Auto-scaling in Kubernetes covers two concepts:

  • Auto-scaling the number of replicas (pods) in a deployment, which is driven by a metric, such as CPU, memory, or other custom metrics.
  • Auto-scaling clusters, which is driven by pod scheduling. If pods can’t be scheduled, auto-scaler adds node to the node pool, and removes them when cluster is over-provisioned.

How scaling works

The first component of auto-scaling is pod auto-scaling. The pod auto-scaler monitors a metric from a resource and calculates the desired scale. As long as the metric is within a range, the scale doesn’t change.

First step

When the metric goes beyond a given metric, the pod auto-scaler adjusts the scale.

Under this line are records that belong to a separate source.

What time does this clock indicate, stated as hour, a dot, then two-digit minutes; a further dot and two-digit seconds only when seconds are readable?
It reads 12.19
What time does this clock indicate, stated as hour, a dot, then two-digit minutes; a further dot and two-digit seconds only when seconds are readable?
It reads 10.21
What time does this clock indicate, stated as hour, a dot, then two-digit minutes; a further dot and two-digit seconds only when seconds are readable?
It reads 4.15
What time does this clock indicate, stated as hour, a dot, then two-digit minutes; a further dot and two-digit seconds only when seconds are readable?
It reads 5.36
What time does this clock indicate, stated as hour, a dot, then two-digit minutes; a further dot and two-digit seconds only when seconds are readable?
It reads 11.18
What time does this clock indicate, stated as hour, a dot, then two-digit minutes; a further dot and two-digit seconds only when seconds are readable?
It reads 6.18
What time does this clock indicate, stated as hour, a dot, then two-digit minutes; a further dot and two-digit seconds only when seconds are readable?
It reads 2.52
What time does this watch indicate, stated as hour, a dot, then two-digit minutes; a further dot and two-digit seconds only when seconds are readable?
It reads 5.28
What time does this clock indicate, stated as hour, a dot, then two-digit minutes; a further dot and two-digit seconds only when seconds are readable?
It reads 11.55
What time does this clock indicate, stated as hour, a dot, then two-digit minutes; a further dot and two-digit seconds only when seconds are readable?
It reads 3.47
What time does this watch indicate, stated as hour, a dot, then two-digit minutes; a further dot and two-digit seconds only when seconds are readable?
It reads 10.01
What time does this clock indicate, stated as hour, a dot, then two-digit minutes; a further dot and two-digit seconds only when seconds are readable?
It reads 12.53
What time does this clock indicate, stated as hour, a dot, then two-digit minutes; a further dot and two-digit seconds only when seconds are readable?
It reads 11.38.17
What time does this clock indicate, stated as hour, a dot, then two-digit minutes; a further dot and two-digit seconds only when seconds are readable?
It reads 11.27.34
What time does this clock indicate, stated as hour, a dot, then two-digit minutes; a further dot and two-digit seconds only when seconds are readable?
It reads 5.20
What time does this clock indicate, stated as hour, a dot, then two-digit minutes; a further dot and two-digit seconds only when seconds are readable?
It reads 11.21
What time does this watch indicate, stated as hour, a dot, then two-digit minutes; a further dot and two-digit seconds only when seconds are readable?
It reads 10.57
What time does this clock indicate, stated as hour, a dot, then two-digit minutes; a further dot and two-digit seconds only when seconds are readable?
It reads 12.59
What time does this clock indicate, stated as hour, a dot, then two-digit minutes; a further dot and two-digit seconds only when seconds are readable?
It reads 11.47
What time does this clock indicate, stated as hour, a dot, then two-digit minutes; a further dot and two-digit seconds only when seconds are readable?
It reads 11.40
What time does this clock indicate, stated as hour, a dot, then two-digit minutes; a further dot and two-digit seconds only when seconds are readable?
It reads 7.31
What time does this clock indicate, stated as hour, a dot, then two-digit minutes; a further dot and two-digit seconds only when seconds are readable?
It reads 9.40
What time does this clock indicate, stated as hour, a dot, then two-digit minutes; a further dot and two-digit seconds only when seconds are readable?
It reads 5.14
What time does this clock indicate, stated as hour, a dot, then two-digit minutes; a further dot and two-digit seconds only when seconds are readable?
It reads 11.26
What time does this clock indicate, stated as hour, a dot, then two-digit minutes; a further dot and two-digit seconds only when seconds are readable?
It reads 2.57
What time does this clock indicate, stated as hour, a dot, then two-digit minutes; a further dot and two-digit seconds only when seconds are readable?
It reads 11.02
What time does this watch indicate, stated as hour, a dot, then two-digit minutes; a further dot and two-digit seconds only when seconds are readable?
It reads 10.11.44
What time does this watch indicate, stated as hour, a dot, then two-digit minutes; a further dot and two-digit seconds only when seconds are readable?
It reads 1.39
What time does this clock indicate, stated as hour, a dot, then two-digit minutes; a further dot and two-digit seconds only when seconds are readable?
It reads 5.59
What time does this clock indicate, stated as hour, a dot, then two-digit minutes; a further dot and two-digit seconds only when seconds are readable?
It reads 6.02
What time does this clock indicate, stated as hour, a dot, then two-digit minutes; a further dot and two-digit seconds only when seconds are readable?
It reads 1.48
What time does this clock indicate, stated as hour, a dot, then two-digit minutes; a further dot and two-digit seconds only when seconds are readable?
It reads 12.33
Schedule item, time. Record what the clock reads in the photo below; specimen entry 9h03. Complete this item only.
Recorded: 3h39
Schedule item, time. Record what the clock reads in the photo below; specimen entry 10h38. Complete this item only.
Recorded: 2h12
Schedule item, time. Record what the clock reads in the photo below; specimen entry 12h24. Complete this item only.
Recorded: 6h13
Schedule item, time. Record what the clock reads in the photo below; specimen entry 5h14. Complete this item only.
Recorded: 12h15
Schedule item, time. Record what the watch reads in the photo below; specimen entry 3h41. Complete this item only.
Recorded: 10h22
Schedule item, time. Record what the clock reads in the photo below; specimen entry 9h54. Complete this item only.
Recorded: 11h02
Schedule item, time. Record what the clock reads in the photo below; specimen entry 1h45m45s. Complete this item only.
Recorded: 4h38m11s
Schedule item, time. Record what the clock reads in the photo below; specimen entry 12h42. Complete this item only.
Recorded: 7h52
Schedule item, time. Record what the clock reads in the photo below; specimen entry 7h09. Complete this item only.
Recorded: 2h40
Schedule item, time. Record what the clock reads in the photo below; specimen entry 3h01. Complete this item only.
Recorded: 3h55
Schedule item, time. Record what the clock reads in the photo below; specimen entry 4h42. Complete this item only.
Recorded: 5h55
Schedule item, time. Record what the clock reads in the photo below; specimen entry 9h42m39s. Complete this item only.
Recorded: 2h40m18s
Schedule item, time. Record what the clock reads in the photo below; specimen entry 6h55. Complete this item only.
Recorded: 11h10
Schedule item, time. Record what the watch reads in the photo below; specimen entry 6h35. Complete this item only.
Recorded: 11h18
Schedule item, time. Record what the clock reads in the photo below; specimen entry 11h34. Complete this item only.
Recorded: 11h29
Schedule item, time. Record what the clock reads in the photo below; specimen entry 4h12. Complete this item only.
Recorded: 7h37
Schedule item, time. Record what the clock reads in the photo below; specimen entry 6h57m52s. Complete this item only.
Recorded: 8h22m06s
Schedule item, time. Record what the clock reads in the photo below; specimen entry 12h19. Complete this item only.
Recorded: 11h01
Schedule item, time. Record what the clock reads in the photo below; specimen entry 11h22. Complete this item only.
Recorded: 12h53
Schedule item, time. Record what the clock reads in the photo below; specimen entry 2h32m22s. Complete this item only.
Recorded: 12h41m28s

There are multiple strategies to adjust, a common one is to increase the current scale by one - therefore the deployment desired replicas is increased to 3:

Second step

The total resources required by the pods (1.5 CPUs) is increased beyond the available resources (1 CPU), so the pod can’t be scheduled on an existing node. The cluster auto-scaler notices that situation and adds a node to the node pool ; to which the pod gets scheduled:

Third step

If the metric goes beyond a certain target, the pod auto-scaler might decide to scale down the number of desired replicas in the deployment. One of the pod gets deleted:

Fourth step

After some time, the cluster auto-scaler notices that one of the nodes is empty, and removes it from the pool:

Fifth step

Scaling deployments with the Horizontal Pod Auto-scaler

The standard way to scale pods is through the Horizontal Pod Autoscaler. The auto-scaler targets a deployment and any metric of the Kubernetes metrics API, then scales deployments up and down based on configured rules.

Out of the box it can mainly target CPU and memory utilization. But the metrics API can be extended with custom metrics adapters. For example, there is one for Azure that can use any random metric in the Azure Monitor. There is one for Prometheus as well, and there seems to be some for the other clouds.

Unfortunately the metrics adapter for Azure can’t really be used for Azure Storage Queues at the moment1. If what is needed is a metric that isn’t proposed by one of these adapters, it’s pretty easy to extend the metrics API. Kidnap Brendan Burns and get him to build it.

The alternative is to use the Kubernetes API to handle scale.

Scaling deployments with the Kubernetes API

The Kubernetes API is accessible from a pod, so it can be used for that. The strategy there consists in building a monitor for the metric, which will then reconfigure the deployment to the required scale.

Kubernetes officially supports client SDKs for Go and Python, but there is one for .net as well (although it is a beta).

I built an extensible autoscaler that does just that. It comes with a metrics adapter for Azure Storage Queues, and will scale deployments up or down based on configurable target values.

Cluster auto-scaler

The Kubernetes cluster auto-scaler increases or decreases the number of nodes in a node pool based on pod scheduling. For that purpose, it is important that pod specify the compute resources they use.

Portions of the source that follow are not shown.